Tony Khan e i suoi hanno messo tutto a bagnomaria. È un continuo rinviare rinviare cose che potrebbero trovare una accelerata in tempi brevi. Oppure si nota una mancanza vera di contesto nelle varie categorie: intendo intorno agli svariati titoli che la AEW ha introdotto nel tempo.
A che punto siamo
MJF avrebbe una fila lunghissima di pretendenti, ma al momento sta vivendo situazioni di transizione. Nulla di diverso da quanto vissuto da Page in precedenza. Nulla di male: Bandido e Brody sono un ottimo diversivo. Ma servirebbe dare maggiore consistenza ai regni per la cintura. Mondiale. Intanto gli avversari, quelli veri, sono stati messi in standby. Come l’avversaria di Kris Statlander: è Thekla, ma siamo settimane che si tocca e si sfiorano, ma rimanendo sempre in superficie. Per fortuna settimana prossima ci sarà il match titolato.

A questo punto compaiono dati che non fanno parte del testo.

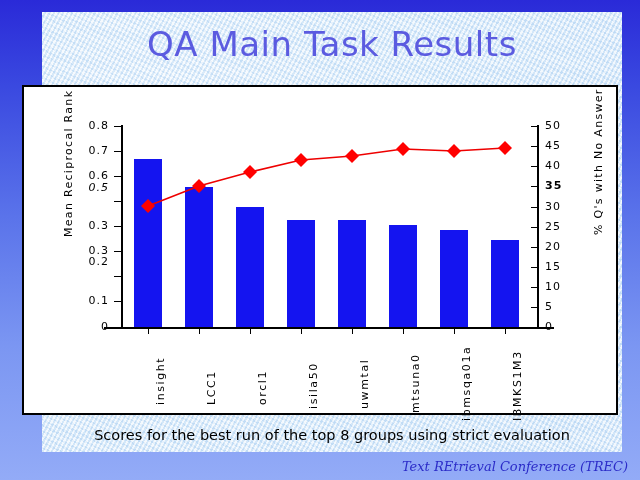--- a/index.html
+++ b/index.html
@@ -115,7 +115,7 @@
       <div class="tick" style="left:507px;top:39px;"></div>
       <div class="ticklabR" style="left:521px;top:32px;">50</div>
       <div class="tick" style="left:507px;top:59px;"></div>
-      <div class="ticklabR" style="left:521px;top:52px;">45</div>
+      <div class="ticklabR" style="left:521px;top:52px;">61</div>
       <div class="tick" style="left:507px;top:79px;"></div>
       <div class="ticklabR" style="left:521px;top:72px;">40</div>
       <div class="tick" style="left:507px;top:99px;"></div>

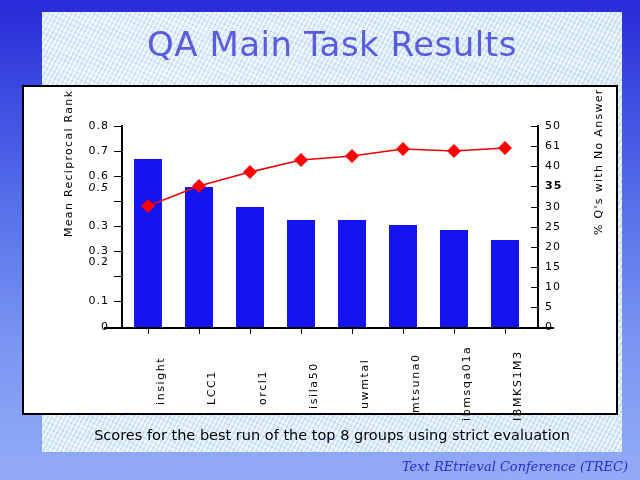--- a/index.html
+++ b/index.html
@@ -100,7 +100,7 @@
       <div class="tick" style="left:90px;top:89px;"></div>
       <div class="ticklab" style="left:40px;top:82px;width:45px;">0.6</div>
       <div class="tick" style="left:90px;top:114px;"></div>
-      <div class="ticklab" style="left:40px;top:94px;width:45px;font-style:italic;">0.5</div>
+      <div class="ticklab" style="left:40px;top:116px;width:45px;">0.5</div>
       <div class="tick" style="left:90px;top:139px;"></div>
       <div class="ticklab" style="left:40px;top:132px;width:45px;">0.3</div>
       <div class="tick" style="left:90px;top:164px;"></div>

Con gli FTR si sta prendendo tempo. Anche in questo caso una sfilza di avversari di transizione, qualche buon match, in attesa che si decidano a far tornare Copeland e Christian Cage. Willow e Harley navigano attorno a Kris, ci sarebbero Megan e Penelope (o Marina) pronte ma anche qui c’è da attendere.
Non parliamo di Ricochet, Jon Moxley e Okada. Mark Briscoe si ritrova El Clon come +1 (come lo era stato Hechichero) e nessuno davvero attorno. Gli altri, idem.
E il resto? Swerve e Page si sono temporaneamente dimenticati di MJF. Don Callis e Death Riders si stanno annusando ma senza accelerare davvero. La Family ha dei problemi interni sui quali stanno andando a passo di lumaca. Troppi e troppe wrestler che entrano e escono negli show senza un processo definito.
Tempo e storie
La AEW sta scontando un problema di tempo. Da Worlds End a Revolution ci sono poco più di due mesi di distanza. In mezzo c’è Grand Slam. Se una compagnia focalizza le proprie storie in funzione di un ppv, allora ci troviamo in un limbo in cui tutto succede e niente succede. Dove bisogna rallentare, provando a sfidare la pazienza dei fan con una serie di match di discreta o buona fattura.
Perché questo sono diventati Dynamite e Collision: una sequenza di incontri, anche piacevoli. Ma poco, pochissimo altro. Non che sia un male, vista la qualità mostrata sul ring. Ma abbiamo bisogno di essere accompagnati dentro gli show anche con le parole, con i fatti, con le storyline. Che sono il motore di uno show.